The median (midpoint) period of survival without any progression of disease in the study was:

  • 13.4 months in the treatment group
  • 6.7 months in the observation group.

There was also a statistically significant difference in overall survival between the study groups, with a median of:

  • 22.8 months in the gemcitabine group
  • 20.2 months in the observation group.

“[These] data show that among patients with macroscopic complete removal of pancreatic cancer, the use of adjuvant gemcitabine for 6 months compared with observation resulted in increased overall survival as well as disease-free survival. These findings support the use of gemcitabine in this setting,” the authors conclude.

The authors cite a study by other researchers finding that pancreatic cancer is responsible for 227,000 deaths worldwide every year, and is the eighth most common cause of death from cancer.

The global cancer statistics paper, published in the American Cancer Society journal CA, notes a “very poor prognosis,” with 98% of diagnoses leading to death.

Gemcitabine-based chemotherapy is standard treatment for advanced pancreatic cancer, but its effect on survival after surgery had not shown before, the authors say, adding: “No consensus has been reached on a standard treatment approach for additional therapy.”

The trial results are applicable to general clinical practice “not only for Austria and Germany but for many other countries as well,” the authors say, because of the design of the study.
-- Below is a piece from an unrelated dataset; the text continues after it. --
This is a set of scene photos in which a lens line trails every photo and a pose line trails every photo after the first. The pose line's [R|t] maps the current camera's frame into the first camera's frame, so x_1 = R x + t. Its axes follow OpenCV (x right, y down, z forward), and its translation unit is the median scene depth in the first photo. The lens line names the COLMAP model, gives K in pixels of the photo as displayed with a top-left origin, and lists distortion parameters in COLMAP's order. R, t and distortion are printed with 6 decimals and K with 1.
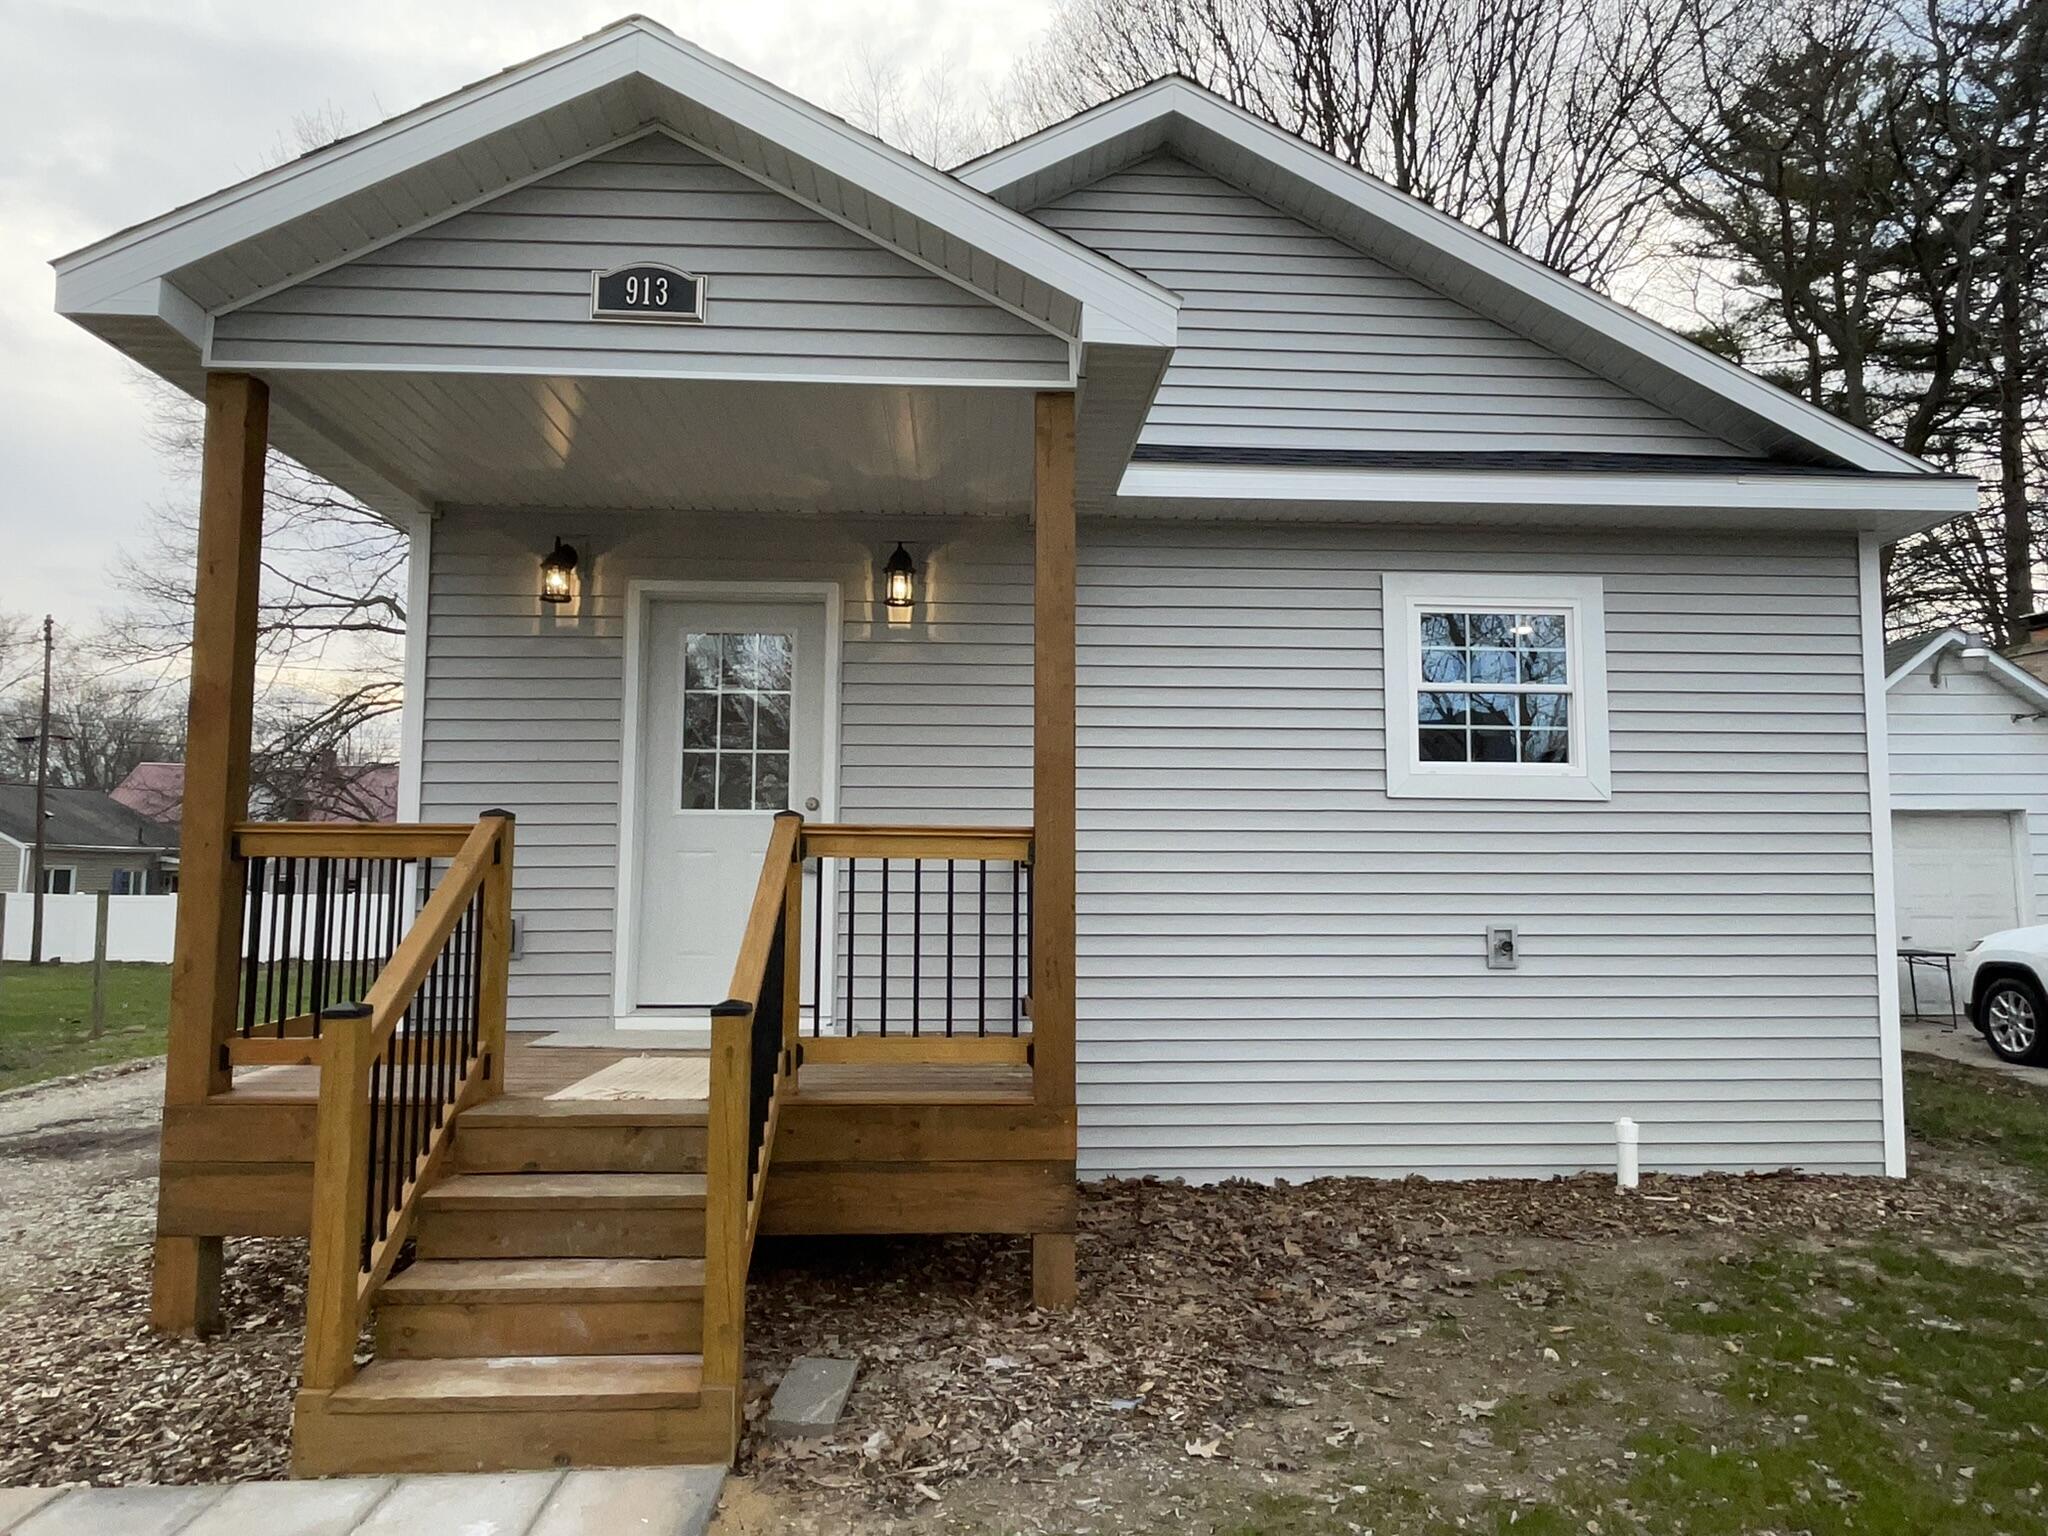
lens RADIAL K [[1314.5, 0, 1024.0], [0, 1314.5, 768.0], [0, 0, 1]] dist [-0.002681, -0.001947]
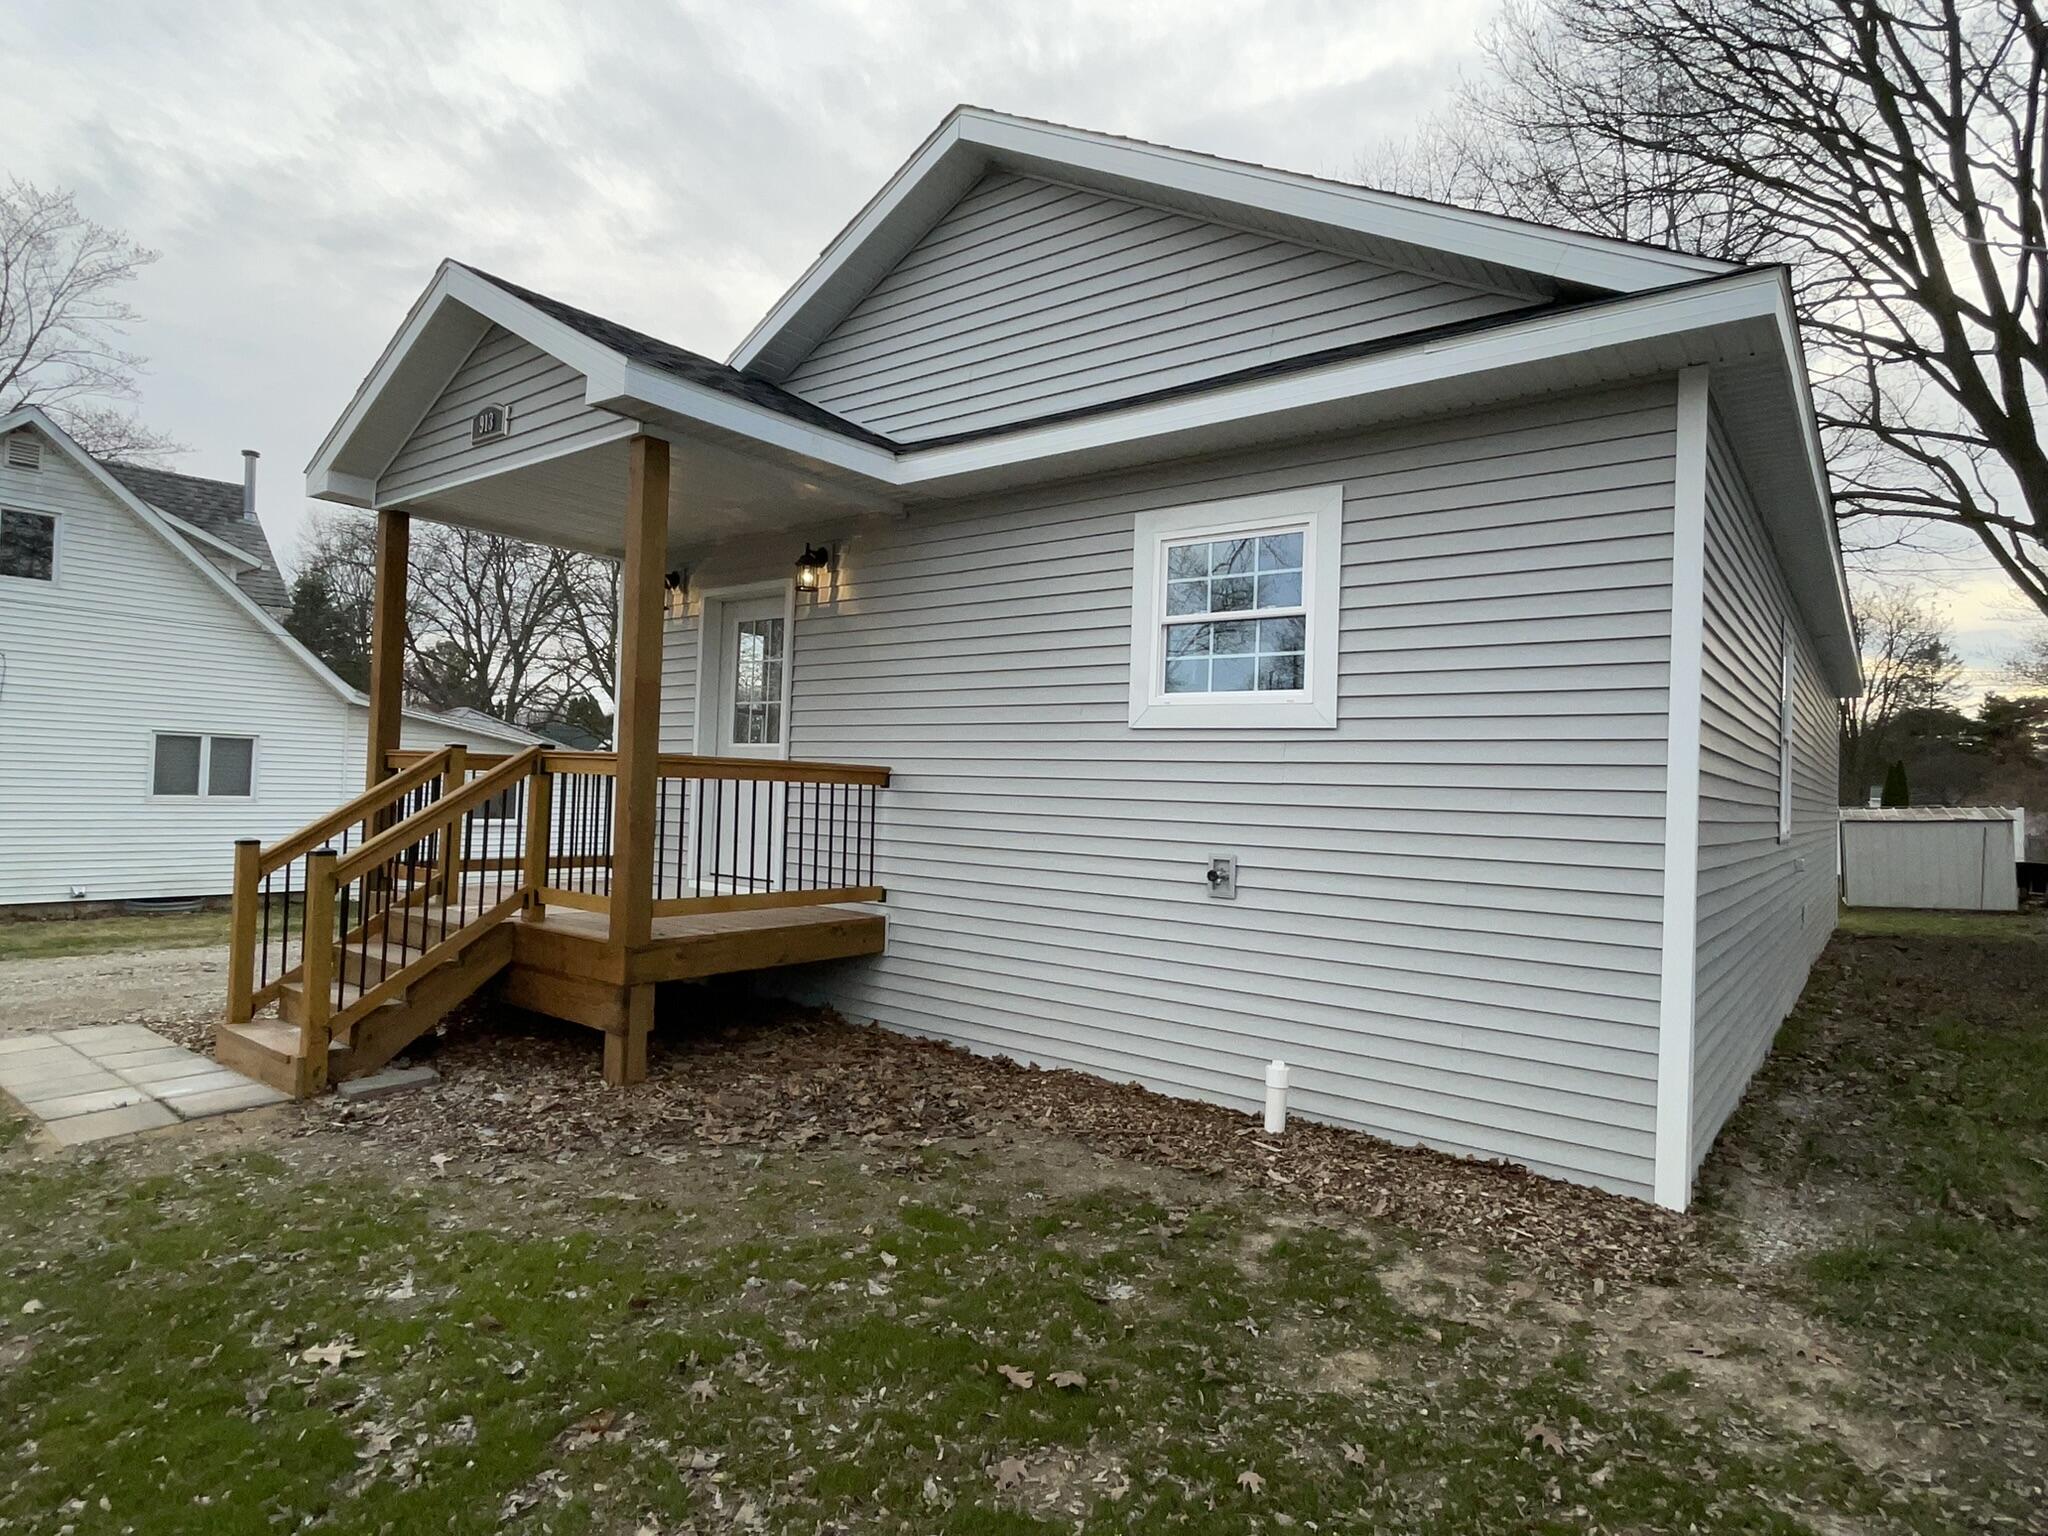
lens RADIAL K [[1126.3, 0, 1024.0], [0, 1126.3, 768.0], [0, 0, 1]] dist [-0.001248, -0.000204]
pose [[0.760163, 0.008028, -0.649683, 0.804428], [0.020962, 0.999100, 0.036872, 0.019345], [0.649394, -0.041648, 0.759311, 0.254884]]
The CONKO-001 trial was community-based and designed to be applicable to community oncologists who do not have the “uniform standards for surgery and centralized pathology review” seen in academic centers.

The researchers are continuing their studies into gemcitabine, running trials that investigate combination with other drugs.

As shown at the manufacturer’s Gemzar website, gemcitabine is also licensed for use in other cancers: advanced ovarian cancer, metastatic breast cancer, and non-small cell lung cancer.

In other recent pancreatic cancer news, a link with high-fat, high-calorie diet has been found in a study involving mice published in the journal Cancer Prevention Research in October 2013.